During the same period, the mid-1970s, French family policies were reformed to support these more fragile households. A new allowance, the Allocation de parent isolé (API) (Lone parent allowance), was created in 1976 to guarantee a minimum income for all lone-parent families (mainly with young children) whose resources were under a pre-defined threshold. We may consider this new policy as a real turning point in French family policy, in the sense that the objective became more to support poorer families, and less to compensate for the cost of children, regardless of the household's level of resources. Other means-tested benefits were created at the same time, like the ‘new school year allowance’ (allocation de rentrée scolaire), to give additional support to the more disadvantaged.

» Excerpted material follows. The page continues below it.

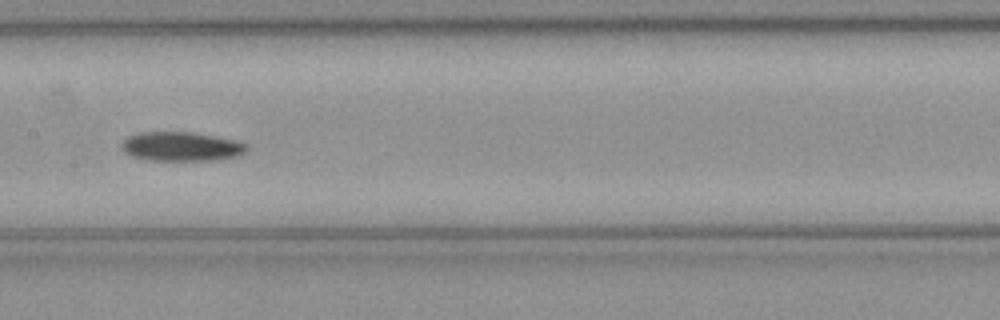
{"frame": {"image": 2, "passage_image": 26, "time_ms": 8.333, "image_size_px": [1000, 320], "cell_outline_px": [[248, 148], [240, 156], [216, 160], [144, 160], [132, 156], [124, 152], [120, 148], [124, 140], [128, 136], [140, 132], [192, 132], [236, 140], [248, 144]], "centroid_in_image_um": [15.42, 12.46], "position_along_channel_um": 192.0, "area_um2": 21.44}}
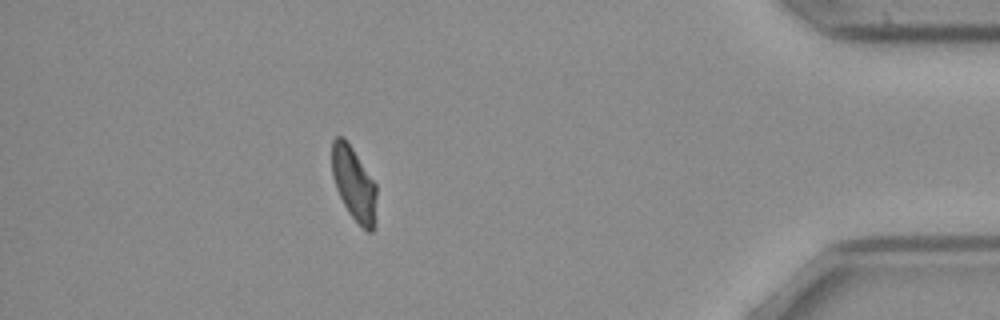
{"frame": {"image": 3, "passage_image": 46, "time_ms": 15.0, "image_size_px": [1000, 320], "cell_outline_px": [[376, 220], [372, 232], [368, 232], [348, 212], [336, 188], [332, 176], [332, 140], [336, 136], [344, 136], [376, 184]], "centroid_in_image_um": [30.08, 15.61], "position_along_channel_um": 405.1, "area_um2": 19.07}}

The API was firmly criticised in the mid-1980s. Some argued that it has pernicious or perverse effects. The beneficiaries of the API were suspected of hiding the existence of a new partner or even that they would ‘schedule’ a new birth to continue to receive the benefit. Dependency on this lone-parent benefit, mostly by young lone mothers, was firmly condemned (Sullerot, 1984) and some plans to abolish the API were formulated, but never enacted. One of the main issues was the apparent failure of that policy to encourage access to work and thus the possibility that it would create a risk of reinforcing the economic dependency of these women on the state. This issue of disincentive to work still exists in the 1990s, but the percentage of employed lone parents (including lone mothers), which is still high, has weakened the argument. Employment rates have not declined and, as in 1990, almost seven in 10 lone mothers were working in 2000.